* Work request:
Your reply should consist solely of the lines from the one containing "M729,52l185,168" through the end of the data, restated word for word.

* Collected data entries:
------------------------

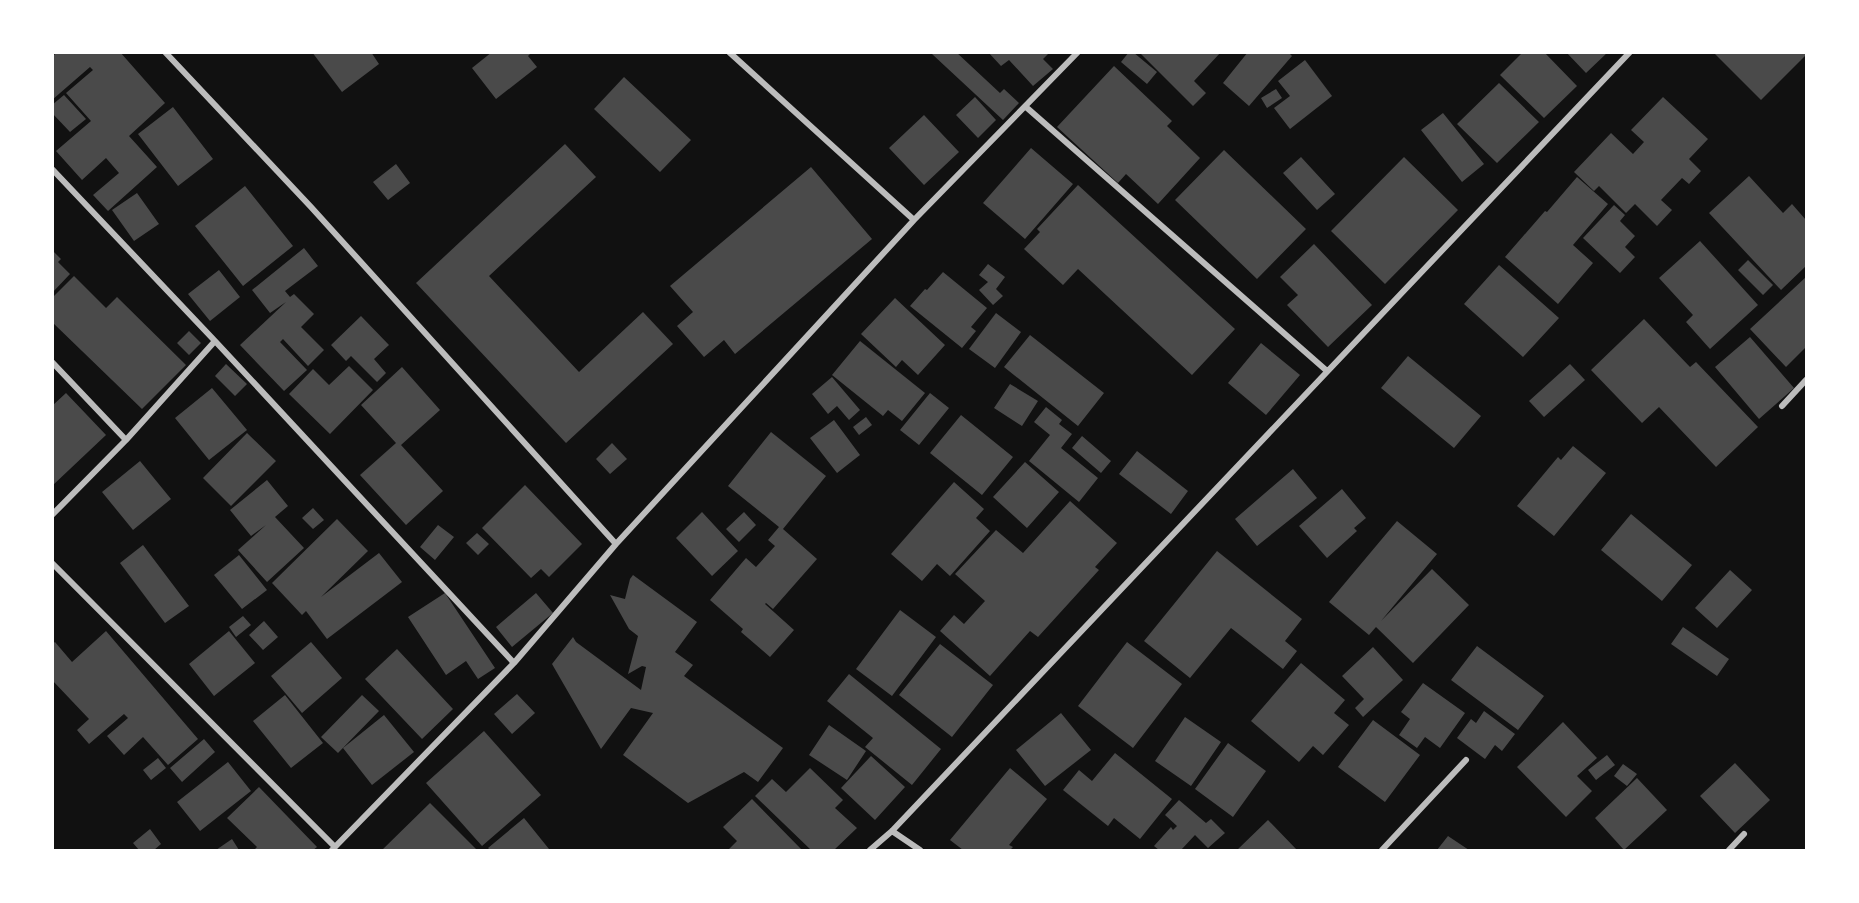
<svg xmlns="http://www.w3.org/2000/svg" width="1859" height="903" font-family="Poppins,sans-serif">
	<rect width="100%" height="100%" fill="#111"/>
	<path fill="#4a4a4a" d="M57,52h63l45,51 -36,33 28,31 -49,44 -15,-16 26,-22 -13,-15 -24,22 -26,-29 35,-30 -25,-28 27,-23 -3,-3 -38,33v-43z
		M312,52h59l8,12 -37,28z
		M492,52h40l-4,4 9,11 -41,32 -24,-31z
		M934,52h22l44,41 4,-4 15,14 -16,17 -71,-66z
		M988,52h62l-7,7 10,10 -20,17 -24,-26 -8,6z
		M1129,52h4l24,20 -10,12 -26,-22z
		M1139,52h82l-27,29 12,12 -13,13z
		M1248,52h40l4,4 -43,50 -26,-23z
		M1523,52h21l33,34 -33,32 -44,-43z
		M1566,52h42l-22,21z
		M1713,52h90l3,3 -45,45z
		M1305,60l27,36 -42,33 -16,-21 16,-12 -12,-15z
		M1114,66l58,55 -5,5 33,32 -42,46 -32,-30 -8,9 -61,-56z
		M624,77l67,63 -31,32 -66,-63z
		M1499,83l40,39 -42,41 -40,-39z
		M1276,89l6,9 -15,10 -6,-10z
		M64,95l22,24 -16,13 -18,-19v-8z
		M975,97l21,23 -18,18 -22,-23z
		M1663,97l45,42 -19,20 12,12 -12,13 -7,-6 -21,22 11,10 -15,16 -22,-22 -9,9 -27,-27 -5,5 -20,-19 37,-39 22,21 11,-12 -13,-12z
		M173,107l40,52 -35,27 -40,-52z
		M1443,113l41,51 -22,18 -41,-52z
		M924,115l35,37 -35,33 -35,-37z
		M565,144l31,33 -107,99 90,96 64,-60 30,32 -107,99 -150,-160z
		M1031,148l42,36 -48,55 -42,-36z
		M1224,150l82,79 -49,50 -82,-79z
		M1301,157l34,37 -18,16 -34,-37z
		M1404,157l54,53 -73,74 -54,-53z
		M396,164l14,19 -22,17 -15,-18z
		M811,167l61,72 -137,115 -11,-14 -20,17 -27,-31 16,-14 -23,-26z
		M1749,176l34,37 9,-9 14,16v46l-25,24 -72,-77z
		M1577,177l31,27 -35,41 20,18 -35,41 -53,-47 40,-46 2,1z
		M1078,185l157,144 -43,46 -114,-106 -15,16 -39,-36 16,-17 -3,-3z
		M245,186l48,60 -50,40 -48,-60z
		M137,193l22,31 -25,17 -22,-31z
		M1614,205l11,10 -5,6 15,15 -10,11 10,10 -15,16 -37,-35z
		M1700,241l58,64 -48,44 -24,-27 7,-7 -34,-37z
		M1314,244l58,61 -44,42 -41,-42 11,-10 -18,-18z
		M304,248l14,18 -33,25 5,6 4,-3 20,20 -13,13 23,23 -16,16 -25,-27 -3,3 27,28 -23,21 -44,-46 46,-43 -16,11 -18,-23z
		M52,250l9,9 -3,3 12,12 -18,19z
		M1748,260l25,25 -10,10 -25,-25z
		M988,264l17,13 -9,12 7,7 -10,9 -14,-15 9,-8 -9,-7z
		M1499,265l60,53 -36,39 -59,-53z
		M219,270l21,27 -30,24 -22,-27z
		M943,272l44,36 -16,19 5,4 -14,17 -52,-42 15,-17 2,1z
		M74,276l32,32 11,-11 69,68 -44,44 -90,-87v-24z
		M1806,277v70l-20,20 -36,-38z
		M895,298l50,47 -27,30 -16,-15 -6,7 -35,-33z
		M996,313l25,19 -26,36 -26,-19z
		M361,316l28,29 -15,14 12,14 -9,9 -26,-26 -5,5 -15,-16z
		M1644,319l46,48 6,-5 62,65 -42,40 -57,-60 -17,16 -51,-53z
		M189,331l12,12 -12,12 -12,-12z
		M1030,335l74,58 -26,33 -74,-59z
		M1750,337l44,51 -35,31 -44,-52z
		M860,341l65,52 -23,28 -14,-11 -5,6 -51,-41z
		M1261,343l39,32 -34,40 -38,-32z
		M1408,356l73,60 -27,32 -73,-60z
		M226,364l21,20 -12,12 -20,-20z
		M1570,364l15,16 -41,37 -15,-16z
		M349,366l24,24 -43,44 -41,-40 24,-25 16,16z
		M402,367l38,43 -39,35 42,46 -37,34 -46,-50 36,-32 -35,-38z
		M832,377l28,33 -11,10 -12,-14 -9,8 -16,-20z
		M1010,384l28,17 -16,25 -28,-18z
		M212,388l35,42 -38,30 -34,-42z
		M66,393l40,42 -54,51v-80z
		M930,393l19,15 -30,37 -19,-15z
		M1046,407l16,13 -3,4 13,10 -11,14 37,30 -19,24 -50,-41 21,-26 -16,-13z
		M961,415l52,42 -31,38 -52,-42z
		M866,417l6,8 -13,10 -6,-8z
		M834,420l26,35 -23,18 -27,-35z
		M771,432l55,44 -43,53 34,30 -44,50 -7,-6 -1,1 29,26 -24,27 -29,-25 2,-3 -33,-29 36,-42 10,9 19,-21 -7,-6 11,-13 -51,-41z
		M247,433l29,28 -45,45 -28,-28z
		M1082,436l29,25 -10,12 -29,-25z
		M612,443l15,16 -17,15 -14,-15z
		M1573,446l33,27 -52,63 -37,-30 41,-49 3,3z
		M1137,451l51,40 -17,23 -52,-40z
		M140,461l31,38 -38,31 -31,-38z
		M1025,462l34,30 -32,36 -34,-31z
		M1293,469l24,29 -60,48 -22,-27z
		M267,480l21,26 -13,11 29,31 -37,34 -29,-32 28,-25 -15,11 -21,-26z
		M954,482l30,27 -8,9 14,13 -40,45 -13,-12 -15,17 -31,-27z
		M525,485l57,59 -33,33 -8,-8 -10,9 -49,-50z
		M1342,489l24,29 -12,10 3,3 -30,27 -28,-32z
		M1070,501l47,42 -22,24 4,3 -61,67 -8,-6 -40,45 -50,-45 14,-16 10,9 21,-23 -30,-27 41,-44 27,23z
		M313,508l11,12 -11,9 -11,-11z
		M702,512l36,39 -26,25 -36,-38z
		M744,512l12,13 -17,17 -13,-13z
		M1631,514l61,51 -30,36 -61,-51z
		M337,519l31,32 -47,46 58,-44 23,29 -75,57 -21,-28 -4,4 -30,-32z
		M1397,521l40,33 -56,67 51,-52 37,36 -56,58 -37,-36 -7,8 -40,-33z
		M438,525l16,12 -19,23 -15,-13z
		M477,533l12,11 -11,11 -12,-12z
		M143,545l46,61 -24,17 -45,-60z
		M1217,551l85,68 -17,22 12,10 -14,18 -52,-41 -41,50 -46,-37z
		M239,555l28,35 -25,19 -28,-34z
		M1730,570l22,20 -35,38 -22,-20z
		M633,575l64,47 -22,30 18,13 -9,11 99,72 -25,34 -14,-10 -56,31 -65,-48 30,-42 -22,-5 -30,41 -49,-85 21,-27 3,5 65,48 5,-23 -4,-1 -14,8 10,-38 -9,-7 -19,-34 15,4 5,-20z
		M445,593l50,75 -17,11 -12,-18 -20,14 -38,-58z
		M536,593l17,20 -41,34 -16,-20z
		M900,610l36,27 -44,59 -36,-27z
		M243,616l8,9 -15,12 -7,-10z
		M264,621l14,16 -15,13 -14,-15z
		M1683,627l46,32 -12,17 -46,-32z
		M106,631l92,108 -30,26 -25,-28 -19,18 -17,-19 21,-18 -4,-4 -35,30 -12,-14 12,-11 -37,-39v-36l3,-2 17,20z
		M229,631l26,32 -41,33 -25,-32z
		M311,642l31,36 -40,35 -31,-37z
		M1127,642l55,42 -49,64 -55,-42z
		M940,644l53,41 -41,52 -53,-42z
		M1477,646l67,50 -26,34 -67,-50z
		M1373,647l30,33 -40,37 -8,-9 9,-9 -22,-23z
		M397,649l56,60 -31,30 -57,-60z
		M1301,663l44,37 -11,13 15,12 -26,30 -10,-9 -14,16 -48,-41z
		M849,674l92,75 -29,36 -47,-38 8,-9 -46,-37z
		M1423,683l42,30 -25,35 -15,-11 -8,11 -18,-13 11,-16 -9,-7z
		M517,694l18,19 -23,21 -18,-20z
		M285,695l38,48 -32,25 -38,-47z
		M362,695l17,16 -41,42 -17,-16z
		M1484,711l31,23 -13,17 -7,-6 -10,14 -28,-21 14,-19 5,4z
		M1061,713l30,37 -46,36 -29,-36z
		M384,715l30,37 -42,33 -29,-37z
		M1185,717l36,25 -30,44 -36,-25z
		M1373,720l47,35 -35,47 -47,-35z
		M1563,722l34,36 -20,18 15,15 -26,26 -49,-50z
		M829,725l37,26 -19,29 -38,-25z
		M484,731l57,64 -59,51 -56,-63z
		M204,739l11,13 -33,30 -12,-14z
		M1228,743l38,28 -33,46 -38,-28z
		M1115,753l57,46 -32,40 -26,-21 -6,8 -45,-36 16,-20 13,11z
		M1607,755l8,10 -19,15 -8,-10z
		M871,756l34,31 -30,33 -34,-32z
		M158,758l8,10 -15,12 -8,-10z
		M228,762l23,29 -51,40 -23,-29z
		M1735,763l35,37 -35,33 -35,-37z
		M1623,764l14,10 -10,12 -13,-10z
		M810,768l33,32 -8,8 22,20 -23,22h-23l-56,-54 17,-17 14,13z
		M1010,768l37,31 -38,46 4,2 -3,3h-47l-13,-10z
		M1637,778l30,32 -43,40 -29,-32z
		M259,787l58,60 -4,3h-59l3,-3 -30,-29z
		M752,799l50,51h-74l9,-9 -14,-14z
		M1179,800l27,23 5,-4 14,14 -17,15 -13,-13 -14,15h-22l-5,-4 17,-19 2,3 4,-4 -12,-11z
		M430,803l47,47h-95z
		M524,818l25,31 -2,1h-57l-2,-2z
		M1268,820l29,30h-60z
		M150,829l11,15 -7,6h-15l-6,-7z
		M1448,836l21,14h-32z
		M232,839l7,11h-23z"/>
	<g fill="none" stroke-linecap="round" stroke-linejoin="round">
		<path stroke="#bcbcbc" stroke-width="6" d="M165,52l146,155 305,337
			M729,52l185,168
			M1026,107l301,264
			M52,169l163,172 299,322
			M52,362l74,78
			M1782,406l24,-26
			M52,515l74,-75 89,-99
			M52,563l283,284
			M892,831l28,19
			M332,850l182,-187 102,-119 298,-324 164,-168
			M870,850l22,-19 738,-779
			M1382,850l84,-90
			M1729,850l15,-16"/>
	</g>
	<rect width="1859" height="903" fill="none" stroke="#ffffff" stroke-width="108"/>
</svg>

------------------------

* Exercise result:
			M729,52l185,168
			M1026,107l301,264
			M52,169l163,172 299,322
			M52,362l74,78
			M1782,406l24,-26
			M52,515l74,-75 89,-99
			M52,563l283,284
			M892,831l28,19
			M332,850l182,-187 102,-119 298,-324 164,-168
			M870,850l22,-19 738,-779
			M1382,850l84,-90
			M1729,850l15,-16"/>
	</g>
	<rect width="1859" height="903" fill="none" stroke="#ffffff" stroke-width="108"/>
</svg>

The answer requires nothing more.